— Такого еще не бывало, — возбужденно говорил Саша, когда шли к метро. — Ты смотри, как развязались языки. Это же замечательно — народ заговорил!
— Приезжай к нам в Баку — и не такое услышишь. У нас если кто на кого рассердится, говорит: «Сэн култ личности сэн». В переводе с азербайджанского: «Ты культ личности!»
Гарри Караханов засмеялся, дерзко поблескивая очками, отражающими свет вечерних огней. Он был веселый, острый на язык, сыпал шуточками. Всю дорогу до гостиницы «Балчуг», где разместили участников симпозиума в кандидатском звании (докторов поселили в более престижном отеле), смуглый сын Востока смешил Сашу хохмами из бакинской жизни:
— В троллейбусе один армянин глядит на другого армянина, цокает языком и говорит: «Вай, как ты похож на тетю Офелию! Если бы не усы, прямо одно лицо». Тот сердится: «Какой усы? У меня нет усы!» — «A-а, у тебя нет усы, у тети Офелии есть».
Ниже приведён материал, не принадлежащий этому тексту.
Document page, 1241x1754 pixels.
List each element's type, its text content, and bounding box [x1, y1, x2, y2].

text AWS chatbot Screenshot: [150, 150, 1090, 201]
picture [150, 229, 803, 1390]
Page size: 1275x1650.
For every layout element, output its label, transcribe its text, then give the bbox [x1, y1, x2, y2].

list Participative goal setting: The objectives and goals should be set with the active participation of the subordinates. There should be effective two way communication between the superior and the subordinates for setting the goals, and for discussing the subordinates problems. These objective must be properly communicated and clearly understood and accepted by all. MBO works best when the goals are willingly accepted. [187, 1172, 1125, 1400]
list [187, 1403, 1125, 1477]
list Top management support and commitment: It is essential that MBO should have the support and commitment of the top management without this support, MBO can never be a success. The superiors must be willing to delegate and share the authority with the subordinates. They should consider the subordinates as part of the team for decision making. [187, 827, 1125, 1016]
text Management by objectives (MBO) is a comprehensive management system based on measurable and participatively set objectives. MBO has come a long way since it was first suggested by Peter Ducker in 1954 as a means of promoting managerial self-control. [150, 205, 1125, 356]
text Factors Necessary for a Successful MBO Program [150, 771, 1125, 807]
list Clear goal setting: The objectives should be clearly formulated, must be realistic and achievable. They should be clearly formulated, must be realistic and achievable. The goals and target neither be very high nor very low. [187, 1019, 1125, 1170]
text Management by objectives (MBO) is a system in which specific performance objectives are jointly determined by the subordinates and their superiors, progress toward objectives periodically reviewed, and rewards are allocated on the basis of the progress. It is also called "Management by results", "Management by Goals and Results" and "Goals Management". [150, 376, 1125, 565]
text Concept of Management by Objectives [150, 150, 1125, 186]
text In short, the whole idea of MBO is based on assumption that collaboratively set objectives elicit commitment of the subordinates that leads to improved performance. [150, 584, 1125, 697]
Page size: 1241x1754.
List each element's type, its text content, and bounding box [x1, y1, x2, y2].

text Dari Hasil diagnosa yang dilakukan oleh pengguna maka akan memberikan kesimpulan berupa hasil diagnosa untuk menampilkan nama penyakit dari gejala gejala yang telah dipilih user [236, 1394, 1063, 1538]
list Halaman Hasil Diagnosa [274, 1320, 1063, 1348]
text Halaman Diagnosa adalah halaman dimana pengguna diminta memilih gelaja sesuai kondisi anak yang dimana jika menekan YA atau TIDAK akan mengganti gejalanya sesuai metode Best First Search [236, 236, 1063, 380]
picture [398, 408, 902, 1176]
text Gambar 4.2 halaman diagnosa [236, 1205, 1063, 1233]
— Здоровы вы, бакинцы, травить. — Саша смеялся. — Гарри, ты настоящий кладезь. Слушай, а ты был на процессе Багирова?
— Чего мне там было делать? — отмахнулся Караханов. — Скинули сатрапа — и будь здоров, живи дальше. Вот еще из бакинской жизни. Приходит в баню интеллигент, спрашивает сонную кассиршу-азербайджанку: «Скажите, пожалуйста, номера функционируют?» — «Чего?» — «Ну, есть отдельные номера?» — «Есть». — «Дайте, пожалуйста, номер на одно лицо». Та с интересом смотрит на него и спрашивает: «Ты что, жоп мыть не будешь?»
В конце второго дня симпозиума Гарри Караханов схватил Сашу под руку, жарко зашептал:
— Сегодня поедем к бабам! Я созвонился с одной феей, а у нее подруга, так что, Акулинич, готовься. Шею помой!
Но Саша отказался: нужно было навестить Тату.
Тата жила у дяди на Беговой, возле ипподрома. Дядя, родной брат Тамары Иосифовны, такой же статный, как она, седоватый мужчина лет пятидесяти, был видным инженером в секретном «ящике» — что-то там по ракетной части. Он сдержанно поздоровался с Сашей, спросил, как Лариса, как дочка, — и ушел в свой кабинет. Тата, оживленная, порывистая, как сестра, потащила Сашу в свою комнатку, усадила на диван и потребовала:
— Ну, рассказывай! Что делаешь в Москве?
Черная челка ниспадала ей на огромные карие глазищи. Очень похорошела Тата, гадкий утенок превратился в роскошную лебедь. Брючный костюм интенсивно-зеленого цвета обтягивал ее.
— Математика — скучная материя для музыканта, — сказал Саша. — И даже непостижимая. Бетховен, например, умел складывать, но не умел умножать.
— Откуда ты это взял?
— Общеизвестный факт. Татищев, расскажи о себе.
— Ой, как мне нравится, когда ты называешь меня Татищев! — Тата, смеясь, сделала Саше глазки, она это умела не хуже сестры. — Акулькин, дай я перевяжу тебе галстук, а то криво. — Повязывая галстук, касаясь полной грудью его плеча, она болтала без умолку. От нее исходил внятный запах духов. — Вот так хорошо. Знаешь, мне предлагают работу в камерном ансамбле. Его, правда, еще нет, только создается… Ой, ты не представляешь, какой он интересный, — высокий, с чувственным ртом…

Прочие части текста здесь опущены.